“As aflições e angústias da vontade nesta noite são também imensas. Algumas vezes chegam mesmo a traspassar a alma com a súbita lembrança dos males em que se vê metida, e com a incerteza de seu remédio. Ajunta-se a isto a memória das prosperidades passadas; porque, ordinariamente, as almas que entram nesta noite, já tiveram muitas consolações de Deus e prestaram-lhe grandes serviços. Sentem, portanto, maior dor, vendo-se tão alheias àqueles favores, sem poder mais recuperá-los.
“Eu sou o verão que vejo minha miséria debaixo da vara da indignação do Senhor. Ameaçou-me e levou-me às trevas e não à luz. Não fez senão virar e revirar contra mim a sua mão o dia todo! Fez envelhecer a minha pele e a minha carne, e quebrantou os meus ossos. Edificou (uma cerca) ao redor de mim e cercou-me de fel e trabalho. Colocou-me nas trevas, como os que estão mortos para sempre. Cercou-me de um muro para que não possa sair; tornou pesados os meus grilhões. E ainda que eu clame e rogue, rejeita minha oração. Fechou-me o caminho com pedras de silharia; subverteu as minhas veredas. Pôs contra mim espreitadores; tornou-se para mim qual leão de emboscada. Subverteu meus passos, e quebrantou-me; pôs-me na desolação. Armou o seu arco e pôs-me como alvo à seta. Cravou-me nas entranhas as setas da sua aljava. Tornei-me o escárnio de todo o meu povo, objeto de riso e mofa todo o dia. Encheu-me de amargura, embriagou-me com absinto. Quebrou-me os dentes e alimentou-me de cinza. Da minha alma está desterrada a paz; já não sei o que é felicidade. E eu disse: frustrado e acabado está meu fim, minha pretensão e esperança no Senhor. Lembra-te de minha pobreza e de minha aflição, do absinto e do fel. Eu repassarei estas coisas no meu coração, e minha alma definhará dentro de mim” (Lam 3, 1-20).
É justo, pois, que tenhamos muita pena e compaixão desta alma; tanto mais que, em razão da soledade e desamparo causados por esta tenebrosa noite, se lhe acrescenta o sofrimento de não achar consolo ou arrimo em nenhuma doutrina, nem em diretor espiritual algum.

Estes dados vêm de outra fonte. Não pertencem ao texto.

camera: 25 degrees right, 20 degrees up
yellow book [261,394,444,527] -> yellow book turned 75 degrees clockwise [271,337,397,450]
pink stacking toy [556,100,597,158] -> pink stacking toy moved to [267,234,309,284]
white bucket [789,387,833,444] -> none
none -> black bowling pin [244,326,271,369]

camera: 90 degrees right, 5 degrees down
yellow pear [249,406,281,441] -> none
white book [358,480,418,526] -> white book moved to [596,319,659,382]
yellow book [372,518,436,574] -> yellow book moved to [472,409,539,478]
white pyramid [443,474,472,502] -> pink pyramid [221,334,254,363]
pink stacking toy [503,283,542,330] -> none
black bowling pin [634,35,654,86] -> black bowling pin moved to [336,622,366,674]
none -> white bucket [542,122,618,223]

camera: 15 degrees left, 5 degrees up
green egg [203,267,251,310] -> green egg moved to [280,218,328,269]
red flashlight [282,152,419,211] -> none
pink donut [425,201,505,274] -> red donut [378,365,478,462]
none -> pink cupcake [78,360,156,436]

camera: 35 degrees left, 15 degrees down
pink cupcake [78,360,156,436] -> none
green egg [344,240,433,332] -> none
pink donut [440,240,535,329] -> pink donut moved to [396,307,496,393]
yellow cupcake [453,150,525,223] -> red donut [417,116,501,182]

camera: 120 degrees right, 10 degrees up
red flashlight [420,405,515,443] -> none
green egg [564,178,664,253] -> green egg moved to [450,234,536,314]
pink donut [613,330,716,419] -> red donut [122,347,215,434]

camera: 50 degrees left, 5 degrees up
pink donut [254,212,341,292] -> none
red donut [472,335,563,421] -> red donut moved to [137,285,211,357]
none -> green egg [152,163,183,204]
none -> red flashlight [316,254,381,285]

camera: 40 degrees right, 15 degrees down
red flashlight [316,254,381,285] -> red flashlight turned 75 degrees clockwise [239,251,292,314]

Como está tão embebida e imersa no sentimento dos males em que conhece com muita evidência suas próprias misérias, parece-lhe que os outros não veem o que ela vê e sente, e assim, por não a compreenderem, falam daquele modo. Daí brota novo sofrimento: imagina que não é aquele o remédio para o seu mal, e na verdade assim é. Até que o Senhor acabe, efetivamente, de purificá-la, do modo que Ele o quer, nenhum remédio ou meio serve nem aproveita para este seu penar. Tanto mais é verdade, quanto a alma menos pode agir neste estado. Está como prisioneira em obscura masmorra, atada de pés e mãos, sem poder mover-se, nem ver coisa alguma, longe de sentir qualquer favor do céu, ou da terra. Assim há de permanecer, até que se humilhe, abrande e purifique o espírito, tornando-se ele tão simples e fino, que possa fazer um com o espírito de Deus, segundo o grau de união de amor que Ele, na Sua misericórdia, quiser conceder-lhe.
Se há de ser, porém, verdadeira purificação, durará alguns anos, por forte que seja. Contudo, no meio deles, há alternativas de consolação, nas quais, por dispensação de Deus, esta contemplação obscura cessa de investir em forma e modo de purificação, para fazê-lo de modo iluminativo e amoroso. A alma, então, como saída daquelas prisões, é posta em recreação de desafogo e liberdade, gozando e sentindo mui suave paz, na intimidade amorosa de Deus, com facilidade e abundância de comunicação espiritual. Isto é indício da saúde que a alma vai cobrando nesta purificação; bem como prenúncio da fartura que espera. Às vezes chega a ser tão grande a consolação, que lhe parece estarem terminadas as suas provações.
E assim a alma, aqui nesta purificação, vê que quer bem a Deus, e daria mil vidas por Ele (o que é bem verdade, porque no meio destes trabalhos as almas amam a Deus com todas as suas forças); contudo, não sente alívio algum, e sim ainda mais sofrimento. Pois, amando-O tanto, e não pondo em outra coisa a sua solicitude senão em Deus, vê-se ao mesmo tempo tão miserável, que não se pode persuadir do amor de Deus por ela, nem de motivo algum, presente ou futuro, para ser d’Ele amada.”
CRUZ, São João da. A noite escura da Alma. Editora Família Católica, 2018, versão Kindle, Posição: 1347-1432.